To move more Singaporeans into trades jobs sustainably needs us to go beyond quotas to tackle a few things deeply, and here I move to my suggestions. I am not saying that these ideas are not already being looked at or have not been attempted. But clearly the results are not there and we are far away from success in outcomes rather than just efforts.

a) Firstly – implement an across-the-board minimum wage as the Workers’ Party has called for and PWMs to ladder and upgrade wages on top of that. We do need to accept that prices have to rise as a result, to ensure that businesses can survive.

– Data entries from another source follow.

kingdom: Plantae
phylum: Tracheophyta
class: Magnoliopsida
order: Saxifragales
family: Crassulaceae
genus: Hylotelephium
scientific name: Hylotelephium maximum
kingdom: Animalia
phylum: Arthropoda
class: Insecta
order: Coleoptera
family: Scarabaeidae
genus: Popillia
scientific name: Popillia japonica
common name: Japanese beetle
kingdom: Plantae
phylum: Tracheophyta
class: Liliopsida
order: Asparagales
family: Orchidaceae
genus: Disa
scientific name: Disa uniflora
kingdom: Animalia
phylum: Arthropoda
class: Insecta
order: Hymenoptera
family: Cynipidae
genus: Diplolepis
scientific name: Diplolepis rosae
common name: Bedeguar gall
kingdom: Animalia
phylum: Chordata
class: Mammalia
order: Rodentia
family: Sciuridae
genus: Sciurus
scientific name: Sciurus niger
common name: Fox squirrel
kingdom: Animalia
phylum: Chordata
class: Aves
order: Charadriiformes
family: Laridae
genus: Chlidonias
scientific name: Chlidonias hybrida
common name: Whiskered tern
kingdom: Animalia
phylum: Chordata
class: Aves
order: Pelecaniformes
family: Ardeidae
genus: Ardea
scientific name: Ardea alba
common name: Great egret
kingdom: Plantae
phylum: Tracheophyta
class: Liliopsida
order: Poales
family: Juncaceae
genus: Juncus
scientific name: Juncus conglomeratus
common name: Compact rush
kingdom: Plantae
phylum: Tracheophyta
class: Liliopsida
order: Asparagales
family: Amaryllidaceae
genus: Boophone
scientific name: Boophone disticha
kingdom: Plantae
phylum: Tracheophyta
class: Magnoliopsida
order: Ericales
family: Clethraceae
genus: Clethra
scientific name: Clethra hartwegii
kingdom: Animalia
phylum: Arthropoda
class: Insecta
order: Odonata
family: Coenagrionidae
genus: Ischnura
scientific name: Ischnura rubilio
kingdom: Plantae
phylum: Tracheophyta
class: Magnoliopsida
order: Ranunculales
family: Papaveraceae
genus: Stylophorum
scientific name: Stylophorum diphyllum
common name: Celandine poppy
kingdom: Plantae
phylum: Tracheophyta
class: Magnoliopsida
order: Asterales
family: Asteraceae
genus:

b) Secondly- implement job redesign to upskill these jobs, with state support for productivity-enhancing investment in a more ambitious way than has been done thus far, with both carrots and sticks. For example, can we introduce harder productivity conditions for government contracts. And there should be clear long-term time-lines for phasing out low productivity work – not ad hoc short-term changes to foreign manpower quotas done in an unpredictable fashion. Our low construction productivity has not brought low construction costs, as the Workers’ Party has argued before. With the right policies there is no reason why we can’t attain developed country productivity in trades jobs to justify higher pay.

c) Thirdly – investigate and fix negative non-wage characteristics of these jobs. For example, do employers provide adequate equipment to ameliorate the physical down-sides of such jobs, like proper gloves, boots, tools? Are trades jobs persons given proper break times and reasonable expectations on hours and working at short notice?  Are they treated by bosses with respect? Are they given enough paid leave? These should all be studied and addressed, as I argued in this House a few months ago. No Singaporean will take a trades job at high pay if he or she knows that they will be treated with disrespect and have to put up with awful conditions. They may prefer to do gig work or a lowly-paid office job, with all the attendant dangers of obsolescence from technology.

d) Fourthly – we need to enhance the prestige and standing of “trades” jobs. I do not have the luxury of time to elaborate on this during this speech. But more can be done to try to shift expectations and attitudes. And we do see tremendous respect for trades jobs in some countries – some continental European countries and Japan spring to mind.

e) Fifthly – we need to create pathways for some good “trades” persons who are foreigners to become citizens, in small enough numbers not to suppress but to supplement locals moving into these sectors, and then nudge those new citizens to transfer skills to more locals in the ways we have spoken about. Are such trades persons given the opportunity to become citizens now, even if they have no university degrees?

f) Sixth, and this is another call the Workers’ Party has made – we need to measure under-employment so that we can tackle it, as just alluded to by the Leader of the Opposition and by my Party Chair Ms Sylvia Lim in the past. Some gig jobs are at long-term risk from technology. Today’s under-employment can be tomorrow’s unemployment. Can we shift locals from some of these at-risk gig jobs to redesigned trades jobs?


In conclusion sir, every country struggles to find the right balance between foreigners and locals in their economy – and that balance changes from one era to another.

In other developed countries, one often finds a more relaxed and liberal attitude towards foreign talent in big cities like London and New York where even those in relatively lower income trades jobs like taxi drivers and restaurant staff have benefitted from the rising tide that foreigners contribute to.

But go to the towns and cities where living standards have stagnated or nose-dived, like some of the opioid-ravaged Mid-western towns in the US, and you sometimes find bitterness towards foreigners and the cancer of racism, together with the Far Right, nativist politics that go along with that.

With the right policies, goals and mindsets, Singapore can return to what it was in a previous era – a country of citizens who are confident enough about their present and their future to welcome foreign talent that genuinely complements our strengths and adds value to our lives.